I read about a filter in the controller section in FSUIPC4 that is designed to smooth out the controllers response. However I am concerned that the filter won't suffice as it may simply average incorrect data with true data and ultimately changes the true value of the axis a bit after filtering. Has anyone found any real type of fix for this crazy problem so Windows XP doesn't do this?

I know nothing about the filter in FSUIPC4 as it stands but perhaps using a filter correction scheme that simply excludes any values that are obviously not part of the average instantaneous data would suffice.

A suggestion on my part but would be to implement a simple filter algorithm that aquires the RMS value of the controller data. The RMS method senses the "true power factor" of the data while short bursts of erroneous data have a minor influence. It's like bouncing a basketball against a heavy rudder, not much happens.

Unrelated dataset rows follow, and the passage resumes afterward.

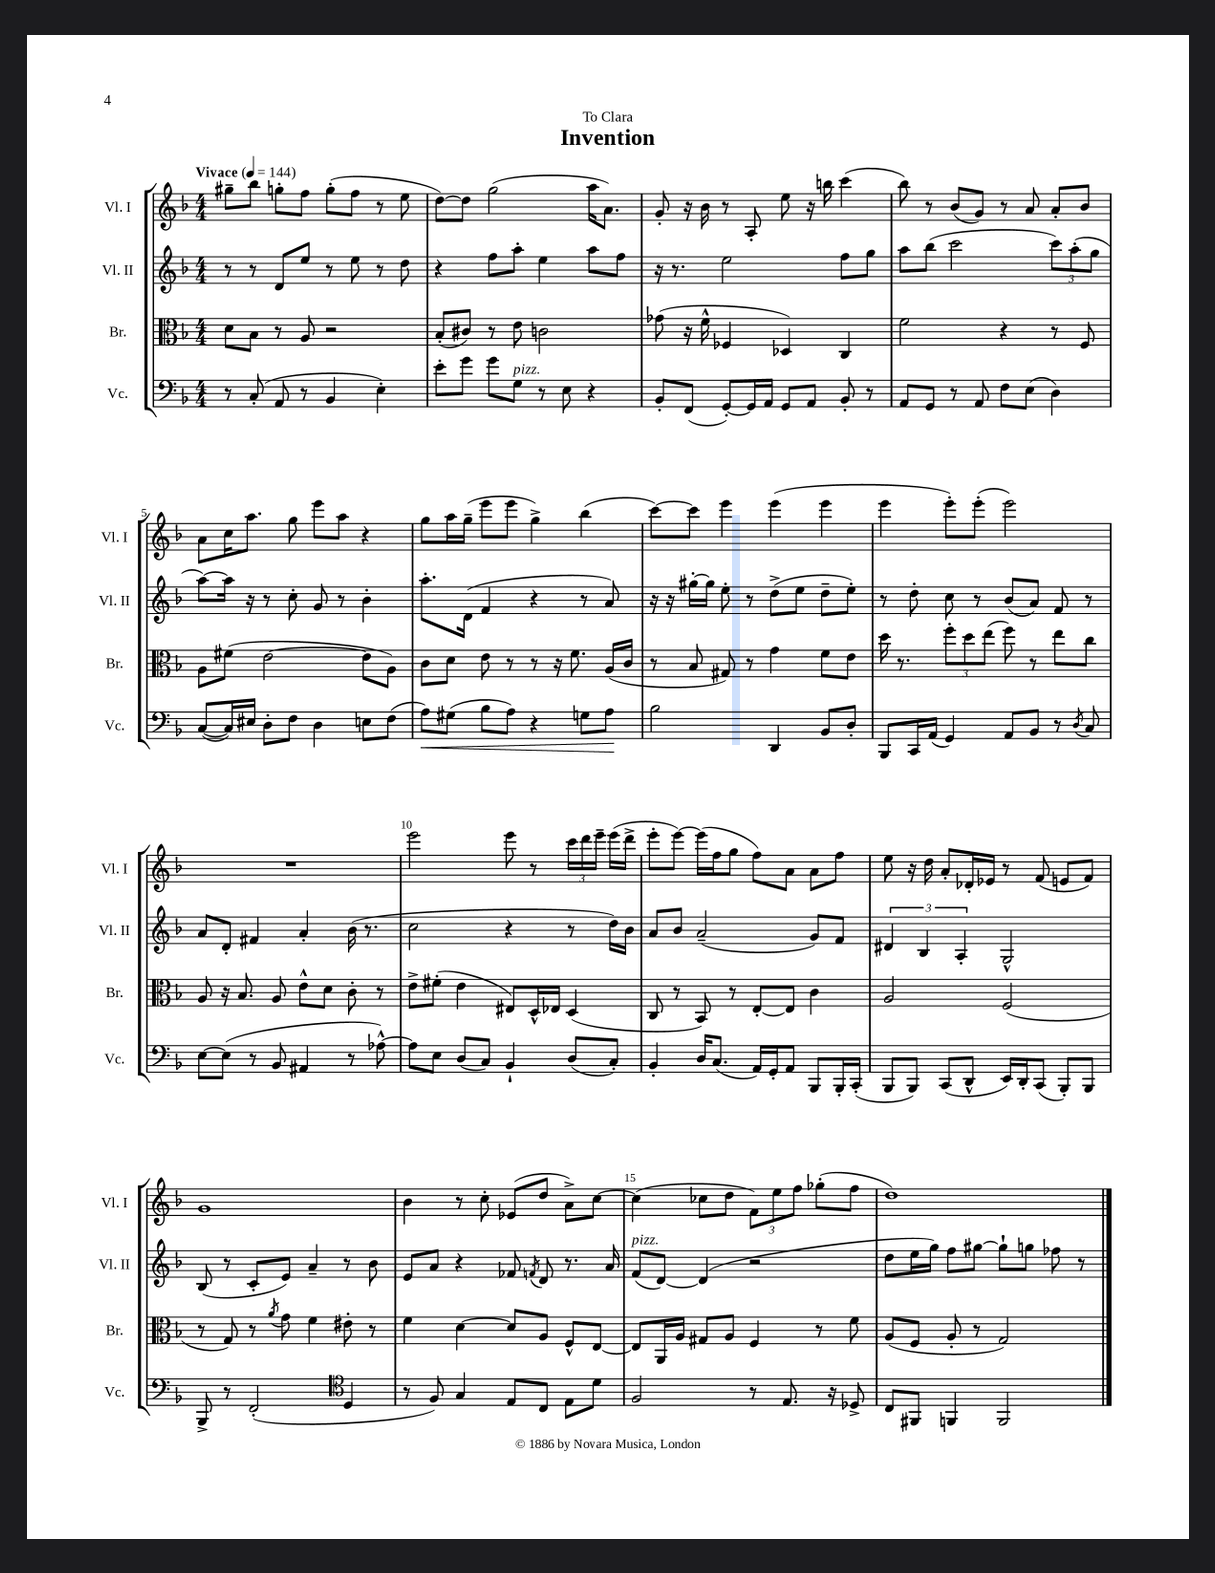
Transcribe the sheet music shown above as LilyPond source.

\header { title = "Invention" dedication = "To Clara" }
<<
\new StaffGroup <<
\new Staff = "s0" \with { instrumentName = "Vl. I" shortInstrumentName = "Vl. I" } {
    \clef treble \key f \major \numericTimeSignature \time 4/4 \tempo "Vivace" 4 = 144
    \autoBeamOff gis''8[-- bes''8] g''8[-. f''8] g''8[-.( f''8] r8 e''8 |
    d''8[~) d''8] g''2( a''16[ a'8.]) |
    g'8-. r16 bes'16 r8 a8-. e''8 r16 b''16 c'''4( |
    bes''8) r8 bes'8[( g'8]) r8 a'8 a'8[-. bes'8] |
    a'8[ c''16 a''8.] g''8 e'''8[ a''8] r4 |
    g''8[ a''16 g''16]--( e'''8[ e'''8] g''4->) bes''4( |
    c'''8[~) c'''8] e'''4 e'''4( e'''4 |
    e'''4 e'''8[-.) e'''8]-.( e'''2) |
    R1 |
    e'''2 e'''8 r8 \tuplet 3/2 { c'''16[ d'''16 e'''16]-- } e'''16[( d'''16]-> |
    e'''8[-. e'''8]~) e'''16[( f''16 g''8] f''8[) a'8] a'8[ f''8] |
    e''8 r16 d''16 a'8[-. des'16-. ees'16] r8 f'8( e'8[ f'8]) |
    g'1 |
    bes'4 r8 c''8-. ees'8[( d''8] a'8[->) c''8]~ |
    c''4( ces''8[ d''8] \tuplet 3/2 { f'8[) e''8 f''8] } ges''8[-.( f''8] |
    d''1) \bar "|." |
}
\new Staff = "s1" \with { instrumentName = "Vl. II" shortInstrumentName = "Vl. II" } {
    \clef treble \key f \major \numericTimeSignature \time 4/4
    \autoBeamOff r8 r8 d'8[ e''8] r8 e''8 r8 d''8 |
    r4 f''8[ a''8]-. e''4 a''8[ f''8] |
    r16 r8. e''2 f''8[ g''8] |
    a''8[ bes''8]( c'''2 \tuplet 3/2 { c'''8[) a''8-.( g''8] } |
    a''8[~) a''16] r16 r8 c''8-. g'8 r8 bes'4-. |
    a''8.[-. d'16]( f'4 r4 r8 a'8) |
    r16 r16 gis''16[~-. gis''16] e''8-. r8 d''8[->( e''8] d''8[-- e''8]-.) |
    r8 d''8-. c''8 r8 bes'8[( a'8]) f'8 r8 |
    a'8[ d'8]-. fis'4 a'4-. bes'16( r8. |
    c''2 r4 r8 d''16[) bes'16] |
    a'8[ bes'8] a'2--( g'8[) f'8] |
    \tuplet 3/2 { dis'4 bes4 a4-. } g2-^ |
    bes8( r8 c'8[-. e'8]) a'4-- r8 bes'8 |
    e'8[ a'8] r4 fes'8 \acciaccatura { f'8 } d'8 r8. a'16 |
    f'8[^\markup { \italic "pizz." }( d'8]~) d'4( r2 |
    d''8[ e''16 g''16]) f''8[ gis''8]~ gis''8[-! g''8] fes''8 r8 \bar "|." |
}
\new Staff = "s2" \with { instrumentName = "Br." shortInstrumentName = "Br." } {
    \clef alto \key f \major \numericTimeSignature \time 4/4
    \autoBeamOff d'8[ bes8] r8 a8 r2 |
    bes8[-.( cis'8]) r8 e'8 c'2 |
    ges'8( r16 f'16-^ fes4 des4) c4 |
    f'2 r4 r8 f8 |
    a8[ fis'8]( e'2~ e'8[ a8]) |
    c'8[ d'8] e'8 r8 r8 r16 f'8. a16[( c'16] |
    r8 bes8 gis8) r8 g'4 f'8[ e'8] |
    d''16 r8. \tuplet 3/2 { f''8[-. d''8 e''8]( } f''8) r8 e''8[ c''8] |
    a8 r16 bes8. a8 e'8[-^ d'8] c'8-. r8 |
    e'8[-> fis'8]-.( e'4 eis8[) d16-^ ees16] d4( |
    c8 r8 bes,8) r8 e8[~-. e8] c'4 |
    a2 f2( |
    r8 g8) r8 \acciaccatura { a'8 } g'8 f'4 eis'8-. r8 |
    f'4 d'4~ d'8[ a8] f8[-^ e8]~ |
    e8[ a,16 a16] gis8[ a8] f4 r8 f'8 |
    a8[( f8] a8-. r8 g2) \bar "|." |
}
\new Staff = "s3" \with { instrumentName = "Vc." shortInstrumentName = "Vc." } {
    \clef bass \key f \major \numericTimeSignature \time 4/4
    \autoBeamOff r8 c8-.( a,8 r8 bes,4 e4-.) |
    e'8[-. g'8] g'8[ g8]^\markup { \italic "pizz." } r8 e8 r4 |
    bes,8[-. f,8]( g,8[~-.) g,16 a,16] g,8[ a,8] bes,8-. r8 |
    a,8[ g,8] r8 a,8 f8[ e8]( d4) |
    c8[~( c16) eis16] d8[-. f8] d4 e8[ f8]( |
    a8[\<) gis8]( bes8[ a8]) r4 g8[ a8]\! |
    bes2 d,4 bes,8[ d8]-. |
    bes,,8[ c,16 a,16]( g,4) a,8[ bes,8] r8 \acciaccatura { d8 } c8 |
    e8[~ e8]( r8 bes,8 ais,4 r8 aes8~-^) |
    aes8[ e8] d8[( c8]) bes,4-! d8[( c8]-.) |
    bes,4-. d16[ c8.]( a,16[) g,16-. a,8] bes,,8[ bes,,16-. c,16]-.( |
    bes,,8[ bes,,8]) c,8[( d,8]-^ e,16[) d,16-. c,8]( bes,,8[-.) bes,,8] |
    bes,,8-> r8 f,2-.( \clef tenor d4 |
    r8 f8) g4 e8[ c8] e8[ d'8] |
    f2 r8 e8. r16 des8-> |
    c8[ fis,8] f,4 f,2 \bar "|." |
}
>>
>>
\layout { \context { \Score \override BarNumber.break-visibility = ##(#f #t #t) barNumberVisibility = #(every-nth-bar-number-visible 5) } }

I haven't purchased Pete's software yet and I am hoping someone else with a similar problem can verify that his current filter works for this type of problem. He mentioned it was not a perfected filter by any means but if it works I will probably purchase the software. If you know how to alert Pete to this post that would be great.

Any help appreciated.

Thanks

Alan

Posted

AFAIK the filter was designed to filter out spikes primarily for the 767PIC aircraft.

It acts on rudder, aileron, and elevator (each are selected individually) but it is not designed to filter out an incorrect axis.

I have no idea how it works but suspect it acts more like a 'cut' filter rather than averaging the values. What would happen on the PIC767 was that the rudder would flick from side to side and sometimes go hard over to one side, the filter reduced or eliminated that movement.

I assume you have asked this question in Pete's forum?

Regards

Posted

This is a duplicate thread, somehow. See viewtopic.php?f=54&t=68875 for my original answers, except for this addition:

AFAIK the filter was designed to filter out spikes primarily for the 767PIC aircraft.

It acts on rudder, aileron, and elevator (each are selected individually) but it is not designed to filter out an incorrect axis.

Ah, no, that's the "spike remover" on the Miscellaneous options tab. That merely removes any absolute minimum and maximum values from the input, on the basis that they aren't real. If you use those you have to calibrate with a little bit of leeway at the extremes so that the real inputs never get such spikes. The ones from the Wilco aircraft were if software origins, not from the joystick,

The filter facility being discussed before is the one operated by the "Filter" checkbox on the joystick calibration pages.